A Raid on the Fish and Wildlife Trust?

Posted on 10/19/2012

Good News, Bad News, Fun News

Yesterday, an email from a reader at a state wildlife agencies asked if I had seen the Office of Management and Budget (OMB) "sequesterable and exempt budgetary resources" report regarding the Sequestration Transparency Act, part of a deal worked out last year to end the ongoing debt-ceiling crisis.

I hadn't. There's no possible way for anyone to be read-in on everything distributed from DC. But I got a copy of the report - and I didn't like what I found.

No one else who spends dollars taxed (voluntarily) under either the Pittman-Robertson or Dingell-Johnson acts will, either. The reason? Sequestration is a fancy word for simply taking funds from existing programs under the guise of reducing the federal deficit.

Under the Budget Control Act of 201, the OMB is required to enact a plan (The Sequestration Transparency Act) to reduce the deficit by $1.2 trillion dollars should the Joint Select Committee on Deficit Reduction fail to propose-and Congress enact- a deficit reduction plan.

As we know, there's no budget agreement - and none on the horizon. So...sequestration is the mandated next step.

Basically, the government takes (sequesters) a portion of allocated funds - supposedly across the board - to reduce the deficit.

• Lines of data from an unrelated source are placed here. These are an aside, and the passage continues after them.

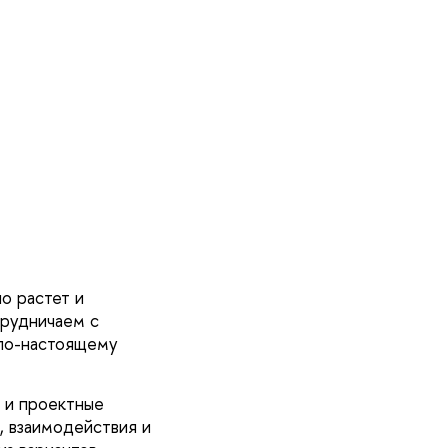
о растет и
трудничаем с
 по-настоящему
 и проектные
, взаимодействия и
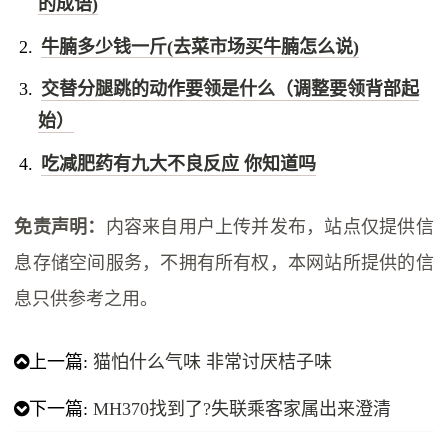
的成语)
牛腩多少钱一斤(去菜市场买牛腩怎么说)
交替分腿跳的动作要领是什么（调整要领背部起
始）
吃减肥药有九大不良反应 你知道吗
免责声明：
内容来自用户上传并发布，站点仅提供信
息存储空间服务，不拥有所有权，本网站所提供的信
息只供参考之用。
上一篇:
猫怕什么气味 非常讨厌桔子味
下一篇:
MH370找到了?失联乘客家属出来澄清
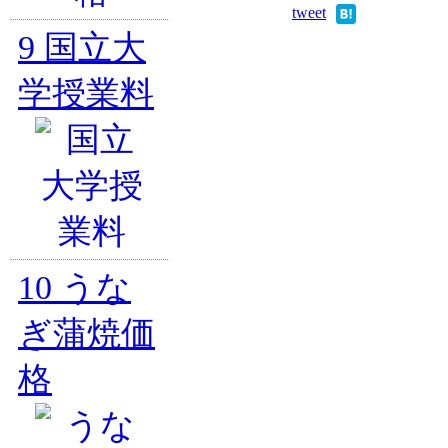
tweet
9
国立大
学授業料
10
うな
ぎ蒲焼価
格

As described by the OMB, "Sequestration is a blunt and indiscriminate instrument." It is also described as "not the responsible way for our Nation to achieve deficit reduction."

It's a pre-action casualty list for mandated funding cuts. It is the nuclear option for deficit reduction.

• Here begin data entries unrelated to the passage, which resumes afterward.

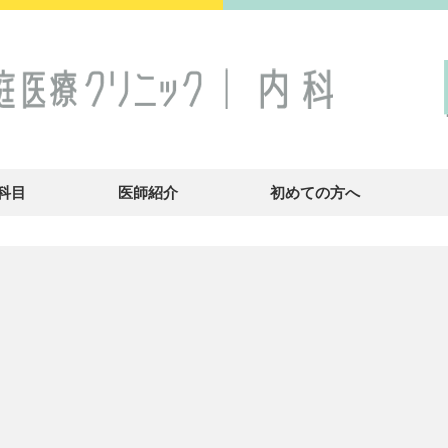
科目
医師紹介
初めての方へ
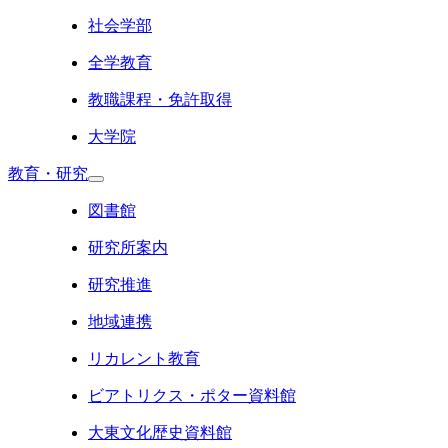
社会学部
全学教育
教職課程・免許取得
大学院
教育・研究
図書館
研究所案内
研究推進
地域連携
リカレント教育
ビアトリクス・ポター資料館
大東文化歴史資料館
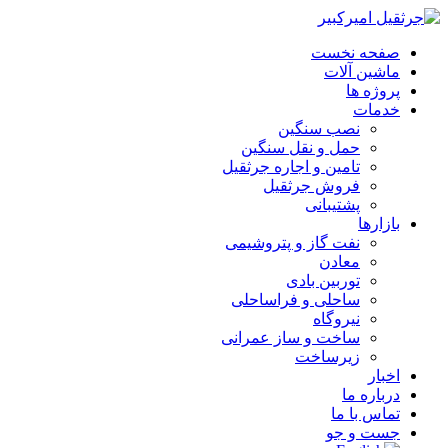
صفحه نخست
ماشین آلات
پروژه ها
خدمات
نصب سنگین
حمل و نقل سنگین
تامین و اجاره جرثقیل
فروش جرثقیل
پشتیبانی
بازارها
نفت گاز و پتروشیمی
معادن
توربین بادی
ساحلی و فراساحلی
نیروگاه
ساخت و ساز عمرانی
زیرساخت
اخبار
درباره ما
تماس با ما
جست و جو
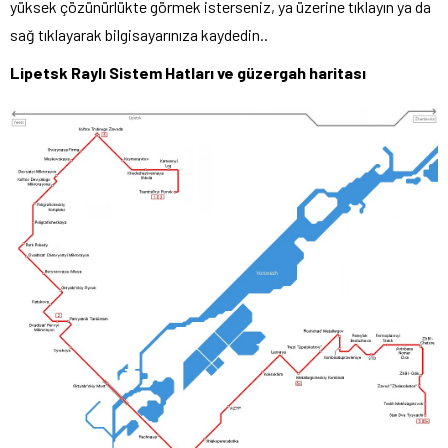
yüksek çözünürlükte görmek isterseniz, ya üzerine tıklayın ya da
sağ tıklayarak bilgisayarınıza kaydedin..
Lipetsk Raylı Sistem Hatları
ve güzergah haritası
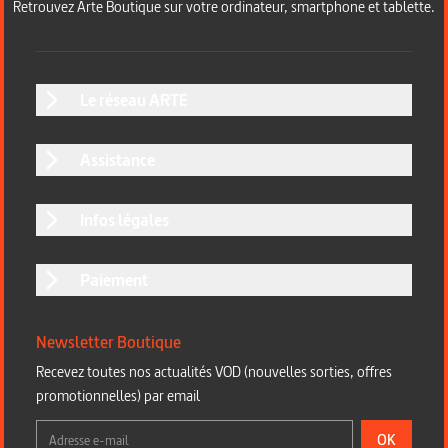
Retrouvez Arte Boutique sur votre ordinateur, smartphone et tablette.
Le réseau ARTE
Assistance
Infos légales
Paiement
Newsletter Boutique
Recevez toutes nos actualités VOD (nouvelles sorties, offres
promotionnelles) par email
OK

There's no way to plan for the sort of cuts described in the report.

Federal aid for wildlife restoration, state wildlife grants, the Sport Fishing Restoration Fund and the National Park Service will all be cut- significantly. The National Park Service alone stands to lose more than $183 million in operating funds.

To get some perspective on the looming prospect, I reached out to Jeff Crane, President of the Congressional Sportsmen's Foundation and Ron Regan, Executive Director of the Association of Fish and Wildlife Agencies for their sense of what sequestration might actually mean.

Neither painted a pretty picture.

"Basically," says Crane, "OMB's sequestering proposal is a raid on the Fish and Wildlife Trust."

And, Crane pointed out, the "raid" comes in the year we celebrate the seventy-fifty anniversary of the fund that has been instrumental in protecting America's wildlife and wild places.

That's not a pretty picture. The AFWA's Ron Regan didn't do anything to lighten the mood.

"We're looking at big cuts," he said, "and the Trust doesn't seem to be a legitimate candidate for sequestration." As he pointed out, this "trust" is essentially a bond not to use collected funds for anything other than their intended purpose.

Both Crane and Regan say meetings are underway to look at all possible "remedies". Generally, "remedy" means one of two things: legal action to force a halt to the proposed action, or legislative action to change the sequestration rules. Legal action isn't always a good option, but legislative actions, especially when they involve money, don't happen overnight.

Whatever the various outdoor organizations decide as their best course of action, we'd better all start paying attention- and let our elected officials in Washington know we're not going to sit still while the Fish and Wildlife Trust gets the same treatment as the Social Security Trust fund.

Our contributions are voluntary, but our voicing our dissent is mandatory.